■ EXCERPTED RECORDS

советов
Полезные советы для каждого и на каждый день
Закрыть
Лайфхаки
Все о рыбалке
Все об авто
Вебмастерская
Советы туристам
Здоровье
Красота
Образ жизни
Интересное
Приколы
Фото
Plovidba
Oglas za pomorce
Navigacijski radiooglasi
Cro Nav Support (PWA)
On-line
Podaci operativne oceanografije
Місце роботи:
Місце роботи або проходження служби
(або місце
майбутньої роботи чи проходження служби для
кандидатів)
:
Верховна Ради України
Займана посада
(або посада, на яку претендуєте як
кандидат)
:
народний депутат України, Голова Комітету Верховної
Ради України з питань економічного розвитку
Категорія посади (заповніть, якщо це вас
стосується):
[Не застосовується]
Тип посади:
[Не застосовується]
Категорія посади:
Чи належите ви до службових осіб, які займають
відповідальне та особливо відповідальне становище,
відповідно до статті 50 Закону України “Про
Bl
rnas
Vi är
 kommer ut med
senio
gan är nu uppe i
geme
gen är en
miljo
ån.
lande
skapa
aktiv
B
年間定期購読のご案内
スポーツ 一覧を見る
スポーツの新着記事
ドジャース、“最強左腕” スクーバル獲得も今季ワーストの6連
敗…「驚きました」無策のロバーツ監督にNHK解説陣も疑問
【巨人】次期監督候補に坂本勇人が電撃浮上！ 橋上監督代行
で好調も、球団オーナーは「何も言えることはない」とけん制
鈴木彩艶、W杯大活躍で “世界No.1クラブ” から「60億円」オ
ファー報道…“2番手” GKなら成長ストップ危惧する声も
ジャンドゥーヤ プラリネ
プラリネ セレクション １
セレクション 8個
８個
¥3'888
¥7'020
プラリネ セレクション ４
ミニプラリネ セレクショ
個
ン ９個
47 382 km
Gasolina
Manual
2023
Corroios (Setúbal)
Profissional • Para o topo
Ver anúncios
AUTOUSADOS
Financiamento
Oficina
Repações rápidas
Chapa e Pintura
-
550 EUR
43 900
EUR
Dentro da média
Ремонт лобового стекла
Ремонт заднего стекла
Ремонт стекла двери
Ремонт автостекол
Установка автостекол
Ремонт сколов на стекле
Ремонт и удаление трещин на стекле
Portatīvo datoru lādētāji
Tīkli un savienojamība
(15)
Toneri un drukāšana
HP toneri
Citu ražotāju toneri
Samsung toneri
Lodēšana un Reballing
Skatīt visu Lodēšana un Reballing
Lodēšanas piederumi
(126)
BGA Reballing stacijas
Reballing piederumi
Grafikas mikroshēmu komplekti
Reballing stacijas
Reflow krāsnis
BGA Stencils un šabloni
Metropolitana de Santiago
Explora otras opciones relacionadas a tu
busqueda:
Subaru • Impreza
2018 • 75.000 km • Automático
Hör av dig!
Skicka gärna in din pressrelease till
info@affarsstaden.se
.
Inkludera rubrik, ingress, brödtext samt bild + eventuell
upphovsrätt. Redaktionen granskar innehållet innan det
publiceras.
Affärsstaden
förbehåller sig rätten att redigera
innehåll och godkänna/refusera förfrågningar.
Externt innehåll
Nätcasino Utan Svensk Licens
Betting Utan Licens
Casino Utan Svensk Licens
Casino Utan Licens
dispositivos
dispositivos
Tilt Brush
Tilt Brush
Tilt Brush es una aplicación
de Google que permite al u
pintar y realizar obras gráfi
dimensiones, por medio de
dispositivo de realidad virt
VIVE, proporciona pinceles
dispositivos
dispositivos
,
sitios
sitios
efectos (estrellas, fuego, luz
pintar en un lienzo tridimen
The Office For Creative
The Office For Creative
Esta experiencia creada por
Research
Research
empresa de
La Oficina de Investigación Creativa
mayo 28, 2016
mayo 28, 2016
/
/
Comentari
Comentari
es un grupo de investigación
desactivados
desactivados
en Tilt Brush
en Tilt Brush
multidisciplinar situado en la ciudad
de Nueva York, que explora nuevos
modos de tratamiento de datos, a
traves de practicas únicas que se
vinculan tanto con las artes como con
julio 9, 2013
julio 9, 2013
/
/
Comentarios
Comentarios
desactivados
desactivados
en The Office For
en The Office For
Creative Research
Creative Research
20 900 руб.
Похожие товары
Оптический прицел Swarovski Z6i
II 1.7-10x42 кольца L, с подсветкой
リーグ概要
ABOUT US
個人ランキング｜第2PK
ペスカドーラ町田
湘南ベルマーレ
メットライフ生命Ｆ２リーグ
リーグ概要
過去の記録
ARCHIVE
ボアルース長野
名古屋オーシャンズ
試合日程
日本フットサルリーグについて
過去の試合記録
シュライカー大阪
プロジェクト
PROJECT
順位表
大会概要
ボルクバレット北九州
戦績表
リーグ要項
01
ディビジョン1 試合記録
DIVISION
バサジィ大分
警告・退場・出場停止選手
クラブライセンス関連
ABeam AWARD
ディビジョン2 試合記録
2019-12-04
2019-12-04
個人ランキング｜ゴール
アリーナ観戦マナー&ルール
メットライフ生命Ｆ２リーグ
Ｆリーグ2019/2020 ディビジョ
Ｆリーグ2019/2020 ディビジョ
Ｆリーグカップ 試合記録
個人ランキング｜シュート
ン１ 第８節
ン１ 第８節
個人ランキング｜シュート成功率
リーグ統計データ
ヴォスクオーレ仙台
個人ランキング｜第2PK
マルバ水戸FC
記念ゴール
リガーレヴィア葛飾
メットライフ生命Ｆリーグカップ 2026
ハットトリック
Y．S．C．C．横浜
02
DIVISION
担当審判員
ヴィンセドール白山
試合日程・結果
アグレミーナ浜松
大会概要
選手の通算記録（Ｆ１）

■ EXERCISE DIRECTIONS
When you find a line in the records that contains the word "проходження", copy it.

■ RESPONSE TO THE EXERCISE
Місце роботи або проходження служби
майбутньої роботи чи проходження служби для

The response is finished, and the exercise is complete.